Anne Boleyn: A King's Obsession (Six Tudor Queens #2) by Alison Weir: A Book Review

Anne Boleyn: A King’s Obsession
Author: Alison Weir
Genre: Historical Fiction
Publisher: Ballantine Books
Release Date: May 16, 2017
Pages: 561
Source: Netgalley/Publisher in exchange for an honest review.
 Synopsis: In this second novel of Alison Weir’s epic Six Tudor Queens series, the acclaimed author and historian weaves exciting new research into the story of Anne Boleyn, Henry VIII’s most infamous wife, a woman ahead of her time whose very life—and death—forever changed a nation.

     Born into a noble English family, Anne is barely a teenager when she is sent from her family’s Hever Castle to serve at the royal court of the Netherlands. This strategic move on the part of her opportunistic father also becomes a chance for the girl to grow and discover herself. There, and later in France, Anne thrives, preferring to absorb the works of progressive writers rather than participate in courtly flirtations. She also begins to understand the inequalities and indignities suffered by her gender.

     Anne isn’t completely inured to the longings of the heart, but her powerful family has ambitious plans for her future that override any wishes of her own. When the King of England himself, Henry VIII, asks Anne to be his mistress, she spurns his advances—reminding him that he is a married man who has already conducted an affair with her sister, Mary. Anne’s rejection only intensifies Henry’s pursuit, but in the absence of a male heir—and given an aging Queen Katherine—the opportunity to elevate and protect the Boleyn family, and to exact vengeance on her envious detractors, is too tempting for Anne to resist, even as it proves to be her undoing. 

     While history tells of how Anne Boleyn died, this compelling new novel reveals how fully she lived.

     My Review: In the second book of the Six Tudor Queens series, Alison Weir focuses on the life of Anne Boleyn. In this historical fiction novel, Anne is portrayed as a woman ahead of her time. She had grown up in the courts of Margaret of Austria and Marguerite of Valois. Therefore, she had Renaissance ideals and believed in reforming the Catholic Church. She is also a young girl who dreams of marrying for love. When she catches the eye of Henry VIII, at first she spurns his advances because he is a married man. Yet, when he decides to make her his queen, Anne reluctantly agrees, believing that by being queen, she can put her beliefs into practice. Anne eventually becomes in love with power. However, as her unpopularity grows and her tempestuous relationship with Henry continues, Anne begins to wonder if the glittering crown of England is worth it in the end.

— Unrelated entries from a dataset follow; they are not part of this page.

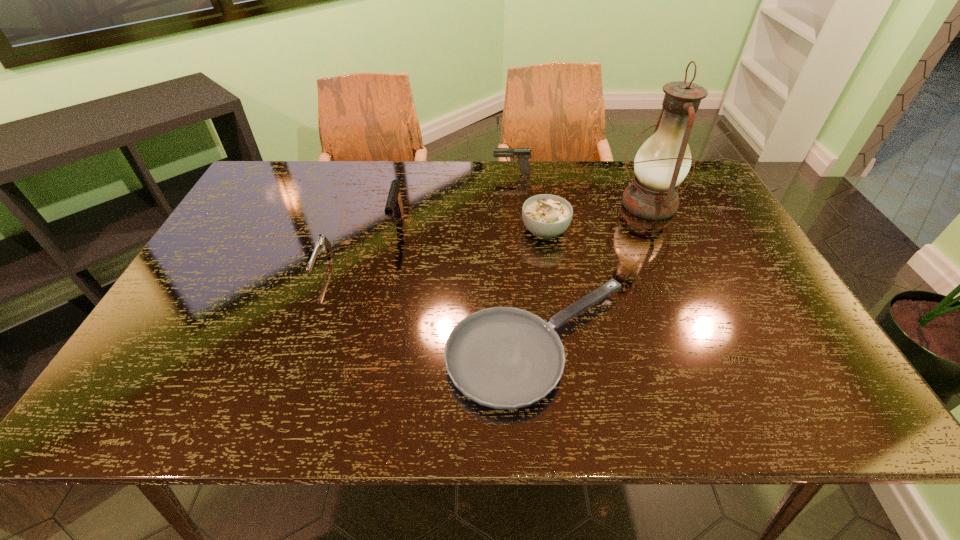
This screenshot has height=540, width=960. What are the coordinates of `frying pan` in the screenshot? It's located at (502, 357).

Where is `vacant space located on the left of the tallest object`? This screenshot has height=540, width=960. vacant space located on the left of the tallest object is located at coordinates (569, 204).

In order to click on vacant region located at the barrel of the fifth object from right to left in this screenshot , I will do `click(390, 261)`.

The width and height of the screenshot is (960, 540). Identify the location of free space located 0.170m aim along the barrel of the rightmost pistol. (442, 173).

This screenshot has height=540, width=960. Find the location of `blank space located 0.080m aim along the barrel of the rightmost pistol`. blank space located 0.080m aim along the barrel of the rightmost pistol is located at coordinates (468, 173).

You are a GUI agent. You are given a task and a screenshot of the screen. Output one action in this format:
    pyautogui.click(x=<x>, y=<y>)
    Task: Click on the vacant space positioned 0.260m aim along the barrel of the rightmost pistol
    
    Given the screenshot: What is the action you would take?
    pyautogui.click(x=415, y=173)

Find the location of a particular element. The width and height of the screenshot is (960, 540). free spot located 0.150m on the right of the soup bowl is located at coordinates (622, 231).

Where is `free location located 0.050m on the front-facing side of the shortest pistol`? Image resolution: width=960 pixels, height=540 pixels. free location located 0.050m on the front-facing side of the shortest pistol is located at coordinates (308, 302).

Where is `free spot located on the right of the frying pan`? The image size is (960, 540). free spot located on the right of the frying pan is located at coordinates (736, 345).

Locate an element on the screen. This screenshot has height=540, width=960. oil lamp that is at the far edge is located at coordinates (663, 161).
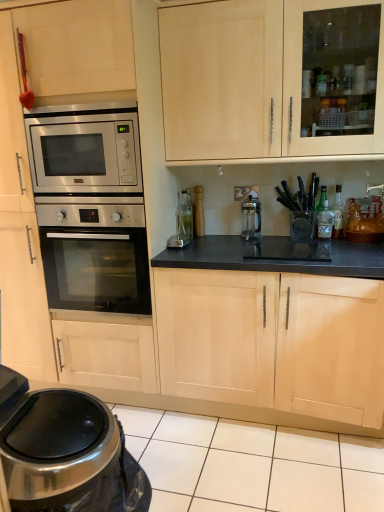
In order to click on free point in front of clear glass bottle at center right, the third bottle when ordered from left to right in this screenshot , I will do `click(347, 242)`.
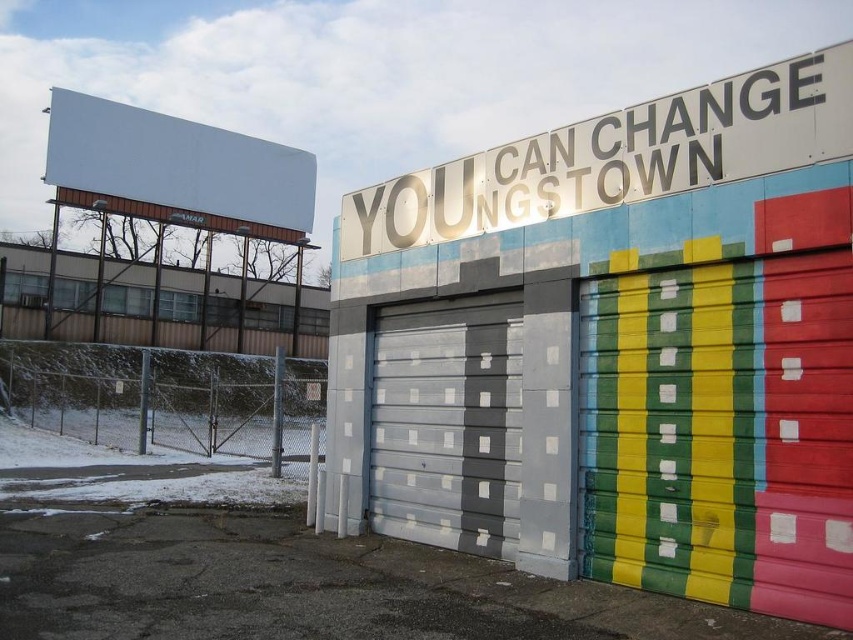
From the picture: Can you confirm if metallic silver sign at upper center is taller than gray matte garage door at center?

No, metallic silver sign at upper center is not taller than gray matte garage door at center.

Who is more forward, (698, 184) or (399, 484)?

Point (698, 184) is more forward.

Where is `metallic silver sign at upper center`? The image size is (853, 640). metallic silver sign at upper center is located at coordinates (618, 157).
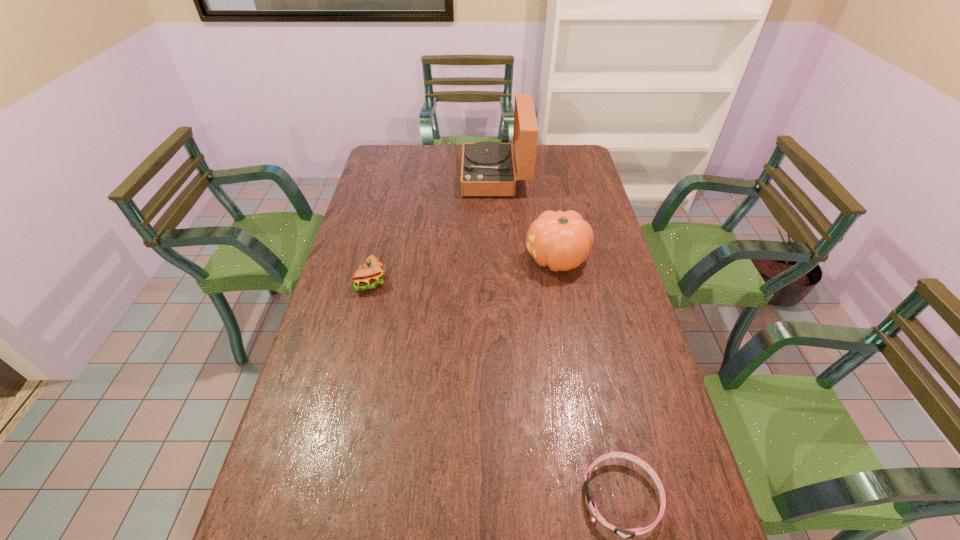
Where is `vacant space that's between the tallest object and the pumpkin`? The image size is (960, 540). vacant space that's between the tallest object and the pumpkin is located at coordinates point(526,218).

At what (x,y) coordinates should I click in order to perform the action: click on free space between the tallest object and the third shortest object. Please return your answer as a coordinate pair (x, y). Image resolution: width=960 pixels, height=540 pixels. Looking at the image, I should click on (526, 218).

At what (x,y) coordinates should I click in order to perform the action: click on vacant space that's between the pumpkin and the phonograph record. Please return your answer as a coordinate pair (x, y). This screenshot has width=960, height=540. Looking at the image, I should click on (526, 218).

The image size is (960, 540). Identify the location of free spot between the second tallest object and the phonograph record. (526, 218).

The width and height of the screenshot is (960, 540). I want to click on free space between the second tallest object and the sandwich, so click(465, 271).

At what (x,y) coordinates should I click in order to perform the action: click on free spot between the second tallest object and the phonograph record. Please return your answer as a coordinate pair (x, y). Image resolution: width=960 pixels, height=540 pixels. Looking at the image, I should click on point(526,218).

Locate an element on the screen. This screenshot has height=540, width=960. vacant region between the tallest object and the leftmost object is located at coordinates (434, 230).

The height and width of the screenshot is (540, 960). I want to click on object that is the second closest to the tallest object, so click(370, 275).

Identify the location of object that is the closest to the nearest object. The height and width of the screenshot is (540, 960). (560, 240).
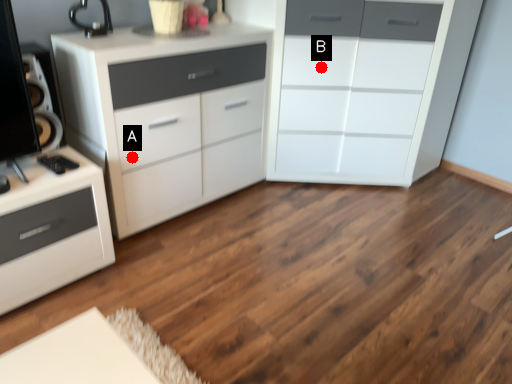
Question: Two points are circled on the image, labeled by A and B beside each circle. Which point is farther to the camera?

Choices:
 (A) A is further
 (B) B is further

Answer: (B)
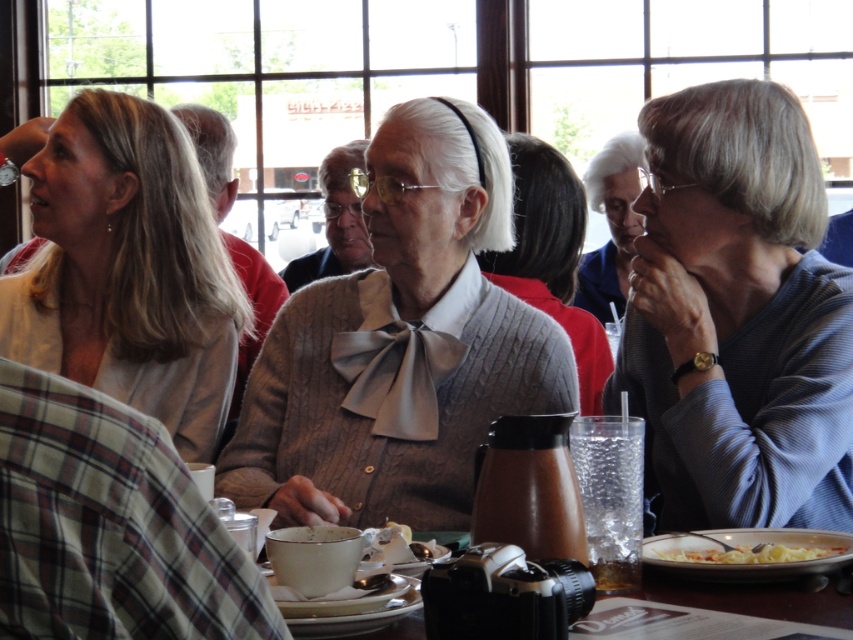
Does matte ceramic cup at lower center appear over white pasta at lower right?

Indeed, matte ceramic cup at lower center is positioned over white pasta at lower right.

Between matte ceramic cup at lower center and white pasta at lower right, which one appears on the right side from the viewer's perspective?

Positioned to the right is white pasta at lower right.

At what (x,y) coordinates should I click in order to perform the action: click on matte ceramic cup at lower center. Please return your answer as a coordinate pair (x, y). The height and width of the screenshot is (640, 853). Looking at the image, I should click on (332, 566).

Does matte black camera at center have a larger size compared to white crumbly cake at center?

Yes.

The image size is (853, 640). Identify the location of matte black camera at center. (740, 608).

The width and height of the screenshot is (853, 640). What are the coordinates of `matte black camera at center` in the screenshot? It's located at (740, 608).

Does matte ceramic cup at lower center lie behind blue fabric shirt at center?

No, matte ceramic cup at lower center is in front of blue fabric shirt at center.

What are the coordinates of `matte ceramic cup at lower center` in the screenshot? It's located at (332, 566).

    Anne Boleyn is a very fascinating and controversial figure. Mrs. Weir decides to tell the story from Anne’s point of view. We follow Anne from when she first joins the court of Margaret of Austria to her execution. We see what led to her decision in supplanting Katherine to become queen. Anne definitely has her flaws. She is temperamental, power-hungry, controlling, and vengeful. She wants to destroy those who have hurt her. However, there are moments of Anne’s vulnerability when she questions her ruthless actions. At first, she is reluctant to hurt Katherine because of the kindness she bestowed on her. In, the end, she is remorseful at the trouble and pain that she caused Katherine’s daughter Mary. Thus, Anne is a deeply complex character.

   Overall, Anne Boleyn: A King’s Obsession is an in-depth psyche about Anne Boleyn’s motivations and her actions. While Anne Boleyn was a deeply complex character, the rest of the cast were flat. This may have been because the story was told from her point of view. Even though this was a long novel, the story was very fast-paced. Therefore, some of the scenes were rushed, and it left me a bit disappointed because I would have loved for Mrs. Weir to have spent more time developing the characters. Still, this is by far the best novel I have read on Anne Boleyn, and I will definitely be re-reading it. This is because despite its flaws, I thought the story was beautifully written. It seemed as if I was in Tudor England and walking alongside Anne until the moment when her head is chopped off. Thus, while I did like Katherine of Aragon: The True Queen, Anne Boleyn: A King’s Obsession has surpassed it. I can’t wait to read Alison Weir’s next novel in the Six Tudor Queens about Jane Seymour!